Synthèse

L'année Mitterrand

L'année 1930-1981 est placée tout entière sous le signe de l'élection présidentielle. Elle l'est chronologiquement, puisque les premières candidatures tiennent de se faire connaître quand elle commence et que les nouveaux pouvoirs achèvent de s'installer lorsqu'elle se termine. Elle l'est, surtout, politiquement et même psychologiquement, chaque geste, chaque initiative, chaque comportement ne se comprenant, pendant ces douze mois, que dans la perspective, puis dans le sillage des votes du 26 avril et du 10 mai. L'élection présidentielle est l'élection-reine de la Ve République. Elle l'est, cette fois-ci plus que jamais : le succès de François Mitterrand, le raz de marée socialiste qui l'a suivi aux élections législatives marquent de toute évidence plus qu'un tournant dans l'histoire de la Ve République, la naissance d'une Ve République bis. Pour la première fois sous ce régime, un président de gauche est élu ; pour la première fois depuis 25 ans, la gauche gagne des élections législatives ; pour la première fois depuis la Libération, des ministres communistes font leur rentrée au gouvernement ; pour la première fois depuis sa naissance (en 1905), le parti socialiste devient le parti dominant. Ce n'est pas une révolution c'est davantage qu'un simple changement de majorité.
Au centre du nouveau paysage politique, un homme domine la scène : François Mitterrand.
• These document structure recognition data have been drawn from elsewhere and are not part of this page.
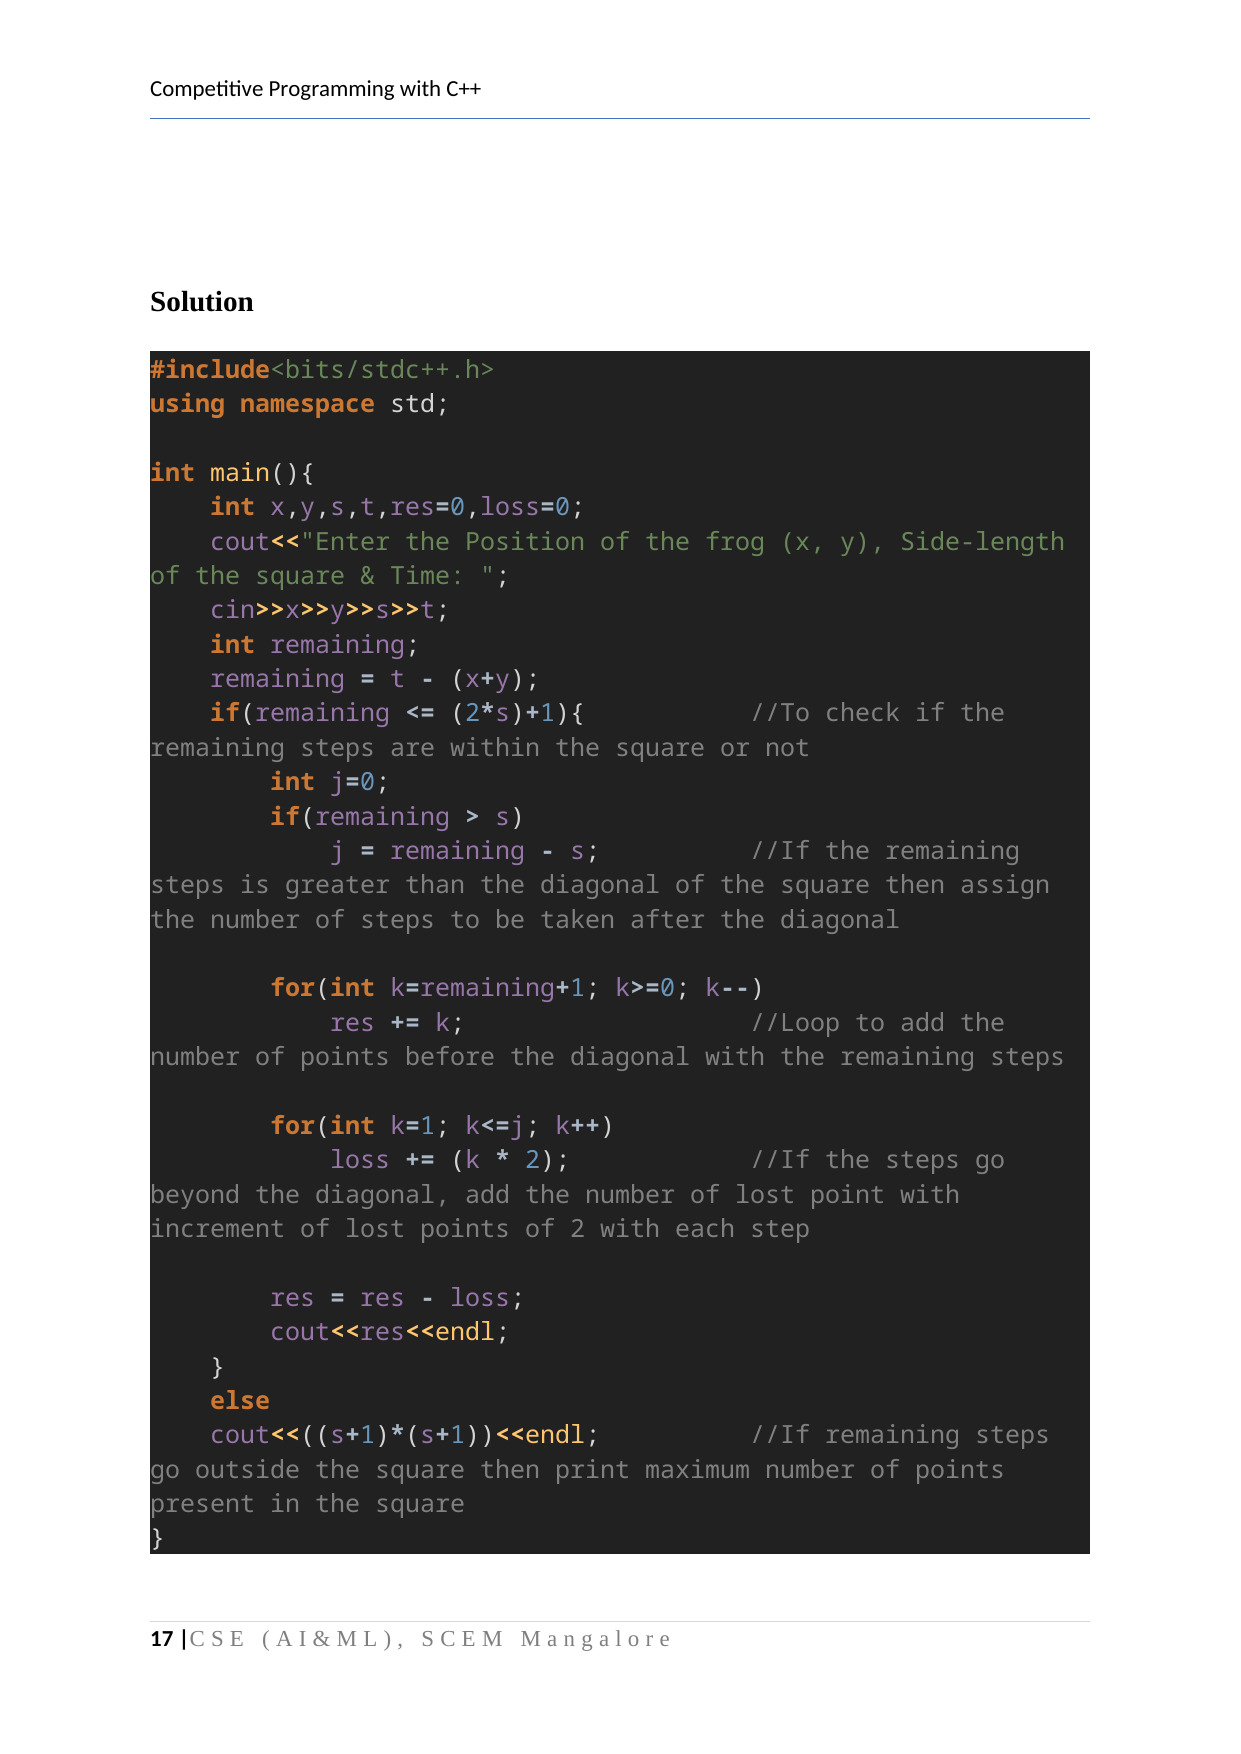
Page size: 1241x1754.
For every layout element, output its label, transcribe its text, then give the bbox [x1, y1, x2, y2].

text int x,y,s,t,res=0,loss=0; [150, 488, 1090, 523]
text } [150, 1520, 1090, 1554]
text remaining = t - (x+y); [150, 660, 1090, 695]
text res = res - loss; [150, 1279, 1090, 1313]
text for(int k=remaining+1; k>=0; k--) [150, 970, 1090, 1004]
text cout<<"Enter the Position of the frog (x, y), Side-length of the square & Time: "; [150, 523, 1090, 592]
text #include<bits/stdc++.h> [150, 351, 1090, 385]
text int remaining; [150, 626, 1090, 660]
text else [150, 1382, 1090, 1417]
text } [150, 1348, 1090, 1382]
text if(remaining <= (2*s)+1){ //To check if the remaining steps are within the square or not [150, 695, 1090, 763]
text using namespace std; [150, 385, 1090, 420]
text cin>>x>>y>>s>>t; [150, 592, 1090, 626]
text res += k; //Loop to add the number of points before the diagonal with the remaining steps [150, 1004, 1090, 1073]
text int j=0; [150, 763, 1090, 798]
text if(remaining > s) [150, 798, 1090, 832]
text cout<<((s+1)*(s+1))<<endl; //If remaining steps go outside the square then print maximum number of points present in the square [150, 1417, 1090, 1520]
text cout<<res<<endl; [150, 1313, 1090, 1348]
text loss += (k * 2); //If the steps go beyond the diagonal, add the number of lost point with increment of lost points of 2 with each step [150, 1142, 1090, 1245]
text j = remaining - s; //If the remaining steps is greater than the diagonal of the square then assign the number of steps to be taken after the diagonal [150, 832, 1090, 935]
text Solution [150, 284, 1090, 317]
text int main(){ [150, 454, 1090, 488]
text for(int k=1; k<=j; k++) [150, 1107, 1090, 1142]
Il est dans sa 65e année. Il a été au centre gauche l'un des jeunes ministres les plus choyés de la IVe République. Il est devenu ensuite, au fil des ans, l'un des adversaires les plus belliqueux du gaullisme, le challenger du général lui-même en 1965, et, progressivement, l'incarnation de l'union de la gauche. Il a conquis et réveillé le parti socialiste. Il a été, en 1974, l'adversaire malheureux de Valéry Giscard d'Estaing. Et voilà que cette fois-ci, malgré toutes les prédictions et tous les pronostics, et après avoir fort hésité lui-même à se lancer de nouveau dans la bataille, il l'emporte en battant au second tour, par 51,75 % des suffrages exprimés, celui qui l'avait défait sept ans plus tôt par 50,6 % des voix. Cette victoire, cette revanche, cette naissance d'un nouveau régime font que, de même que l'année 1974-1975 avait mérité de s'appeler l'« année Giscard », l'année 1980-1981 doit, tout naturellement, s'intituler l'« année Mitterrand ».
Elle s'ordonne en fait comme un opéra italien : une ouverture qui la mène du 1er juillet à la rentrée 80 et pourrait porter en sous-titre « Malentendu » ; un premier acte qui la conduit jusqu'en décembre et devrait être intitulé « Présages » ; un second acte qui s'achève avec le printemps et se nommerait « Bataille » ; un troisième acte, enfin, qui se terminerait avec l'installation du deuxième gouvernement Mauroy, et s'appellerait bien sûr « Victoire ».

Le 1er juillet 1980, ceux qui doutent du succès de Valéry Giscard d'Estaing ne sont pas légion. La situation mondiale est tendue. Tout l'été, les mauvaises nouvelles affluent. La révolution islamique se poursuit sans douceur en Iran. La guerre civile martyrise toujours le Liban ; les négociations ne progressent plus, entre Israël et l'Égypte; les fusées SS 20 soviétiques, continuent à être déployées ; deux sujets de sérieuses préoccupations supplémentaires font leur apparition : une guerre éclate entre l'Iran et l'Iraq, qui fait peser une menace accrue sur le pétrole ; en Pologne un puissant mouvement populaire balaie Edouard Gierek et le pouvoir en place, tolère plus qu'il n'aime son successeur Kania, met en évidence un leader syndicaliste qui va devenir célèbre, Lech Walésa, mais irrite fort Moscou.

Ce ne sont partout que froncements de sourcils et bruits de bottes. On se figure que cet environnement international assombri renforce plutôt les gouvernements en place. S'agissant de la France, on se trompe. Quand François Mitterrand suggère dans une interview au Monde une amélioration du fonctionnement du Pacte atlantique, il provoque des sourires sceptiques. Quand Valéry Giscard d'Estaing rend visite à Helmut Schmidt, en juillet, ou reçoit Margaret Thatcher, en septembre, et souhaite dans les deux cas un rôle renforcé pour l'Europe dans les affaires du monde, cela parait fort raisonnable.